Lawyers heavily rely on mass media, often late-night TV commercials, to reach potential plaintiffs. In a column published by The Washington Post, Lisa A. Rickard, president of the U.S. Chamber Institute for Legal Reform, reports that lawyers spent approximately $128 million in 2015 on 365,000 ads that tend to begin with phrases like, “This is a legal alert for the users of” a specific prescription drug, and say that lawyers are reviewing claims that the drug causes the most severe side effects disclosed by the pharmaceutical companies.
In the first six months of 2016, Rickard writes, the amount spent on these ads jumped to $85 million, or “about 14 percent of all lawyer advertising dollars, according to X Ante, which tracks mass tort litigation advertising.” At 14 percent of all advertising dollars, one can imagine how big the payoff must be.
These ads help bring in the plaintiffs to build mass tort cases. However, Rickard also notes that they tend to have an adverse effect on patients taking the prescribed medication; namely, they stop taking the medication completely without first consulting a doctor.
“In 2003, my organization surveyed 300 patients; a quarter said they would stop taking their medication immediately if they saw an advertisement regarding litigation over the drug,” Rickard writes.
A specific example she gives is the drug Xarelto, another blood thinner.
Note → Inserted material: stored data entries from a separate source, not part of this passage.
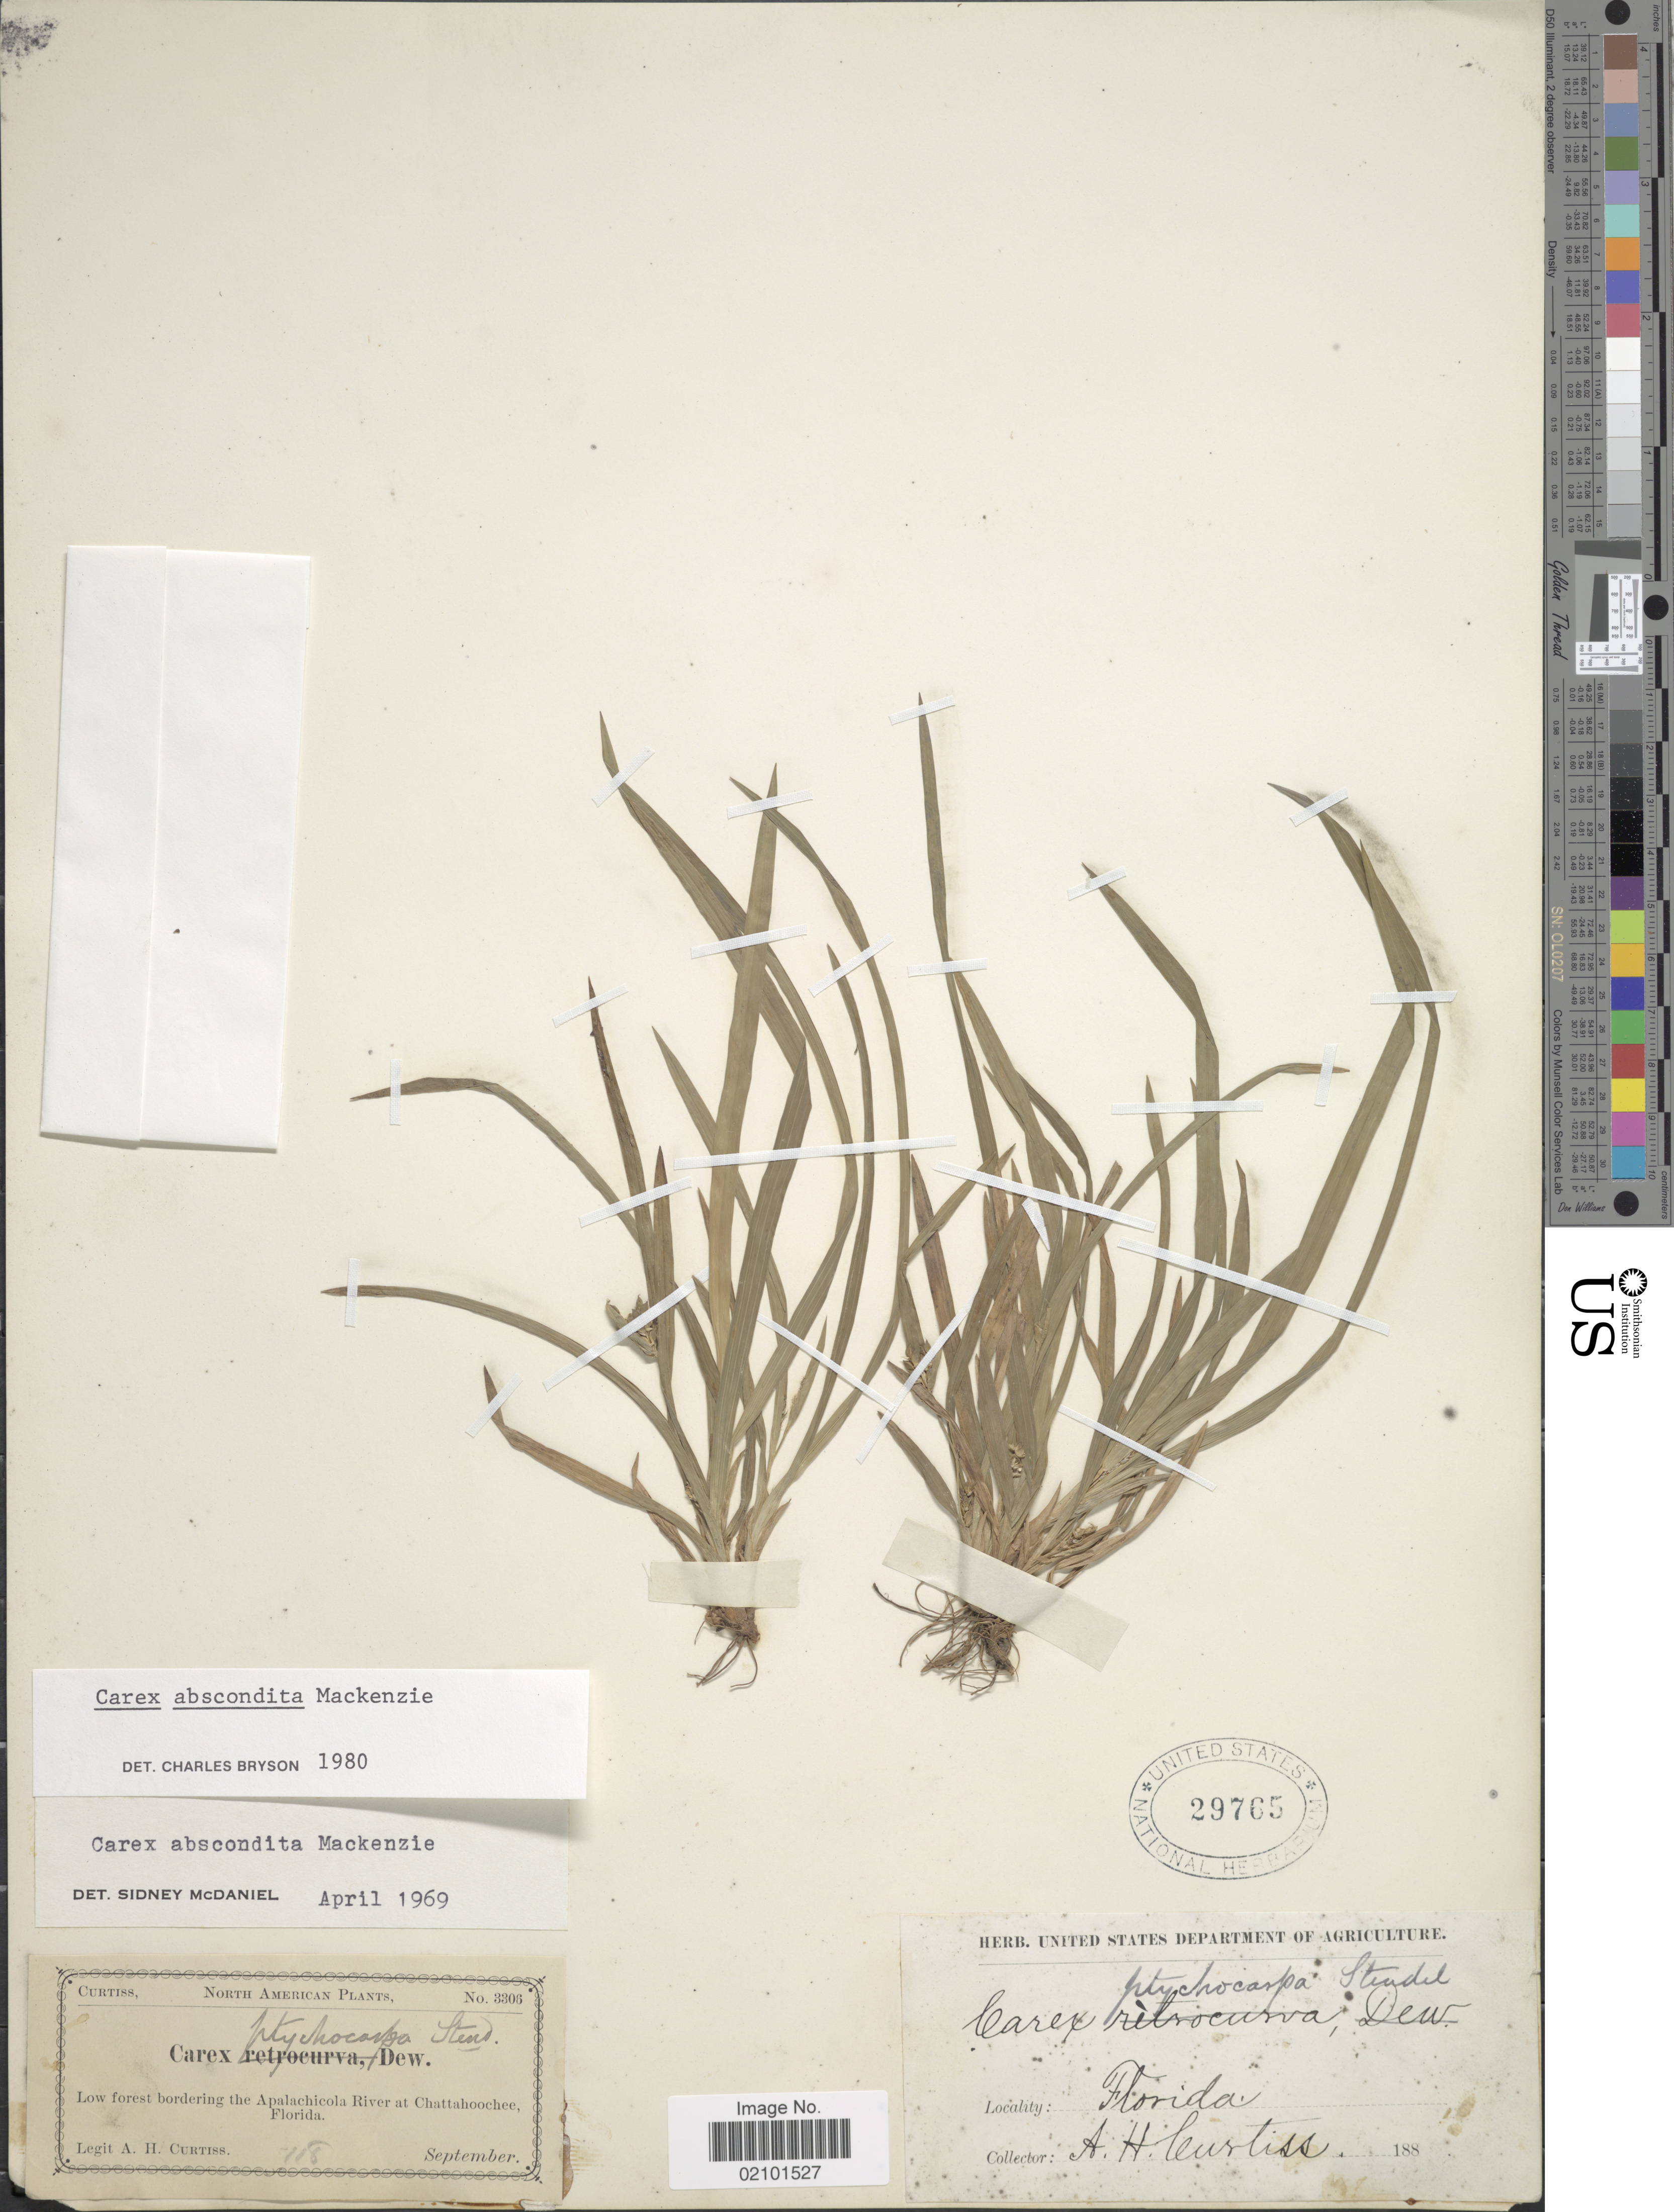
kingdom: Plantae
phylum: Tracheophyta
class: Liliopsida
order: Poales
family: Cyperaceae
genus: Carex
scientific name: Carex abscondita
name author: Mack.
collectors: A. H. Curtiss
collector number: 3306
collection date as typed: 188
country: United States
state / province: Florida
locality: Low forest bordering the Apalachicola River at Chattahoochee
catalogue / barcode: US 29765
According to Rickard, one report found that “at least 30 people suffered serious medical problems — such as strokes, heart attacks and pulmonary embolisms — because they stopped taking Xarelto without their doctors’ approval after seeing” one specific commercial.
In April, the American Medical Association even drafted a resolution seeking legislation or regulations that require attorneys to include language in their ads that explicitly tell patients not to discontinue using their medication until after speaking to a doctor.
"These publicities are 'fearmongering' and dangerous to the public at-large because 27 they do not present a clear picture regarding the product," the AMA resolution states.
Lawyers say the ads are important in their fight to protect patients from faulty prescription drugs or medical devices. However, the first course of action people are often given in these ads is not to contact their doctor or a medical expert, but to contact the law firm.
Currently, these ads are lightly regulated. As are out-of-state lawsuits entering California courts. The California court system is fairly liberal about accepting out-of-state mass tort cases, and there are no laws or regulations that prevent the practice. This is why thousands of these cases end up in the state.
Lawyers and undisclosed third parties are spending more money to push these mass tort cases that often don’t involve California plaintiffs or defendants and it is left to an overburdened court system to sort everything out at the expense of the California taxpayer.